Beauty tastes have changed over the years, with the "tanaholic" look giving way to a Twilight-approved pallor, and so on. One constant, however, has been a greater appreciation for skin health. For some, that means coating on the highest SPF cream possible and staying out of the sun. For others, it's meant leaning on new innovations — makeup and moisturizers with built-in SPF protection, tinted BB creams and countless sunless sprays, wipes and mists — to attain a golden glow without risking sun damage and compromising one's health.

For Jules Von Hep, having a (sunless) tan has been a boon for his self-confidence and mental health. After spending more than 15 years as a spray tanner for celebrity clients, the U.K.-based body-positivity advocate launched his own inclusive line of self-tanning products, Isle of Paradise.
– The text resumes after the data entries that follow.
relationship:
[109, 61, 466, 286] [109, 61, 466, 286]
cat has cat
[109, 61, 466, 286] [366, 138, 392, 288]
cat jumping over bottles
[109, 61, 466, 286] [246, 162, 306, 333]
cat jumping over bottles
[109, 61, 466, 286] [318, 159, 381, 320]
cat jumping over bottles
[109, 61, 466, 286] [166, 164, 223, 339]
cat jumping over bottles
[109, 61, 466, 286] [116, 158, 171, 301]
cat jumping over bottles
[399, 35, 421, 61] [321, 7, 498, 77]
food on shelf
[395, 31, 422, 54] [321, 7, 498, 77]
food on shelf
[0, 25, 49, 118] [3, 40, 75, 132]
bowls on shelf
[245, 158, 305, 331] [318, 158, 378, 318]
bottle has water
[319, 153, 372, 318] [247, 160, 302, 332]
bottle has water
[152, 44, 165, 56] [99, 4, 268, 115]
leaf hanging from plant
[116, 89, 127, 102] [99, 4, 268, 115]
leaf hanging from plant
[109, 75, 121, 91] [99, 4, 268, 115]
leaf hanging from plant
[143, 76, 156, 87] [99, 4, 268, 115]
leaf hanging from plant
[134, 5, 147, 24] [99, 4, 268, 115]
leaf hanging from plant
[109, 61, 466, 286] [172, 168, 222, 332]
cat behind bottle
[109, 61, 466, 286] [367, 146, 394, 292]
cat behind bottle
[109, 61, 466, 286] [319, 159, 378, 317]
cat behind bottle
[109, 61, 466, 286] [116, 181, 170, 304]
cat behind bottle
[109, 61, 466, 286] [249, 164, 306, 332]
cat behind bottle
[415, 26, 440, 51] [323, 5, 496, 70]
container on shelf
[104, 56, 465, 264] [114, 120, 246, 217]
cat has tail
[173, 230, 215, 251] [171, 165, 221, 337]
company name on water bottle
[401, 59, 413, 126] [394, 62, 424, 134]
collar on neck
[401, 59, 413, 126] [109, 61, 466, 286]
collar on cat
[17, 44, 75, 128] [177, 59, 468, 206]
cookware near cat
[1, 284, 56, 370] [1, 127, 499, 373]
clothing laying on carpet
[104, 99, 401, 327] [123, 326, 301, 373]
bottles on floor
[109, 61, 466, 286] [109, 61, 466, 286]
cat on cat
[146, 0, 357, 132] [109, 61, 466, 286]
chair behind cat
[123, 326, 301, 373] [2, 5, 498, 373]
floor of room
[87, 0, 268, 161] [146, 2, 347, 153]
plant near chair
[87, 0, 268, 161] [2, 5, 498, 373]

Von Hep hopes the brand's celebration of body acceptance and diversity will help customers experience their own "rush of confidence" and glow inside and out.

"Self-tanning is such an intimate experience, as you have to stare at yourself naked in the mirror in order to apply," he tells Yahoo Life. "For years I’d pick my appearance apart, criticizing how I looked as I applied my self-tan. Now, I dance naked in the bathroom with fun music while massaging Isle of Paradise into my skin, body wobbling like it’s my last day on earth. If I’m going to stare at myself naked in the mirror I want to feel like I'm having fun!"

As Gen Z turns to TikTok — where one recent beauty trend includes a faux sunburn achieved with blush — rather than the once-almighty print fashion magazines for style inspiration, Weingarten predicts that there's room for more variety in terms of what's considered fashionable in any given moment.

"I think we're going to see a lot of everything," she says. "With the globalization of beauty, with being able to see the different looks immediately, the trends no longer have staying power the way that they once did."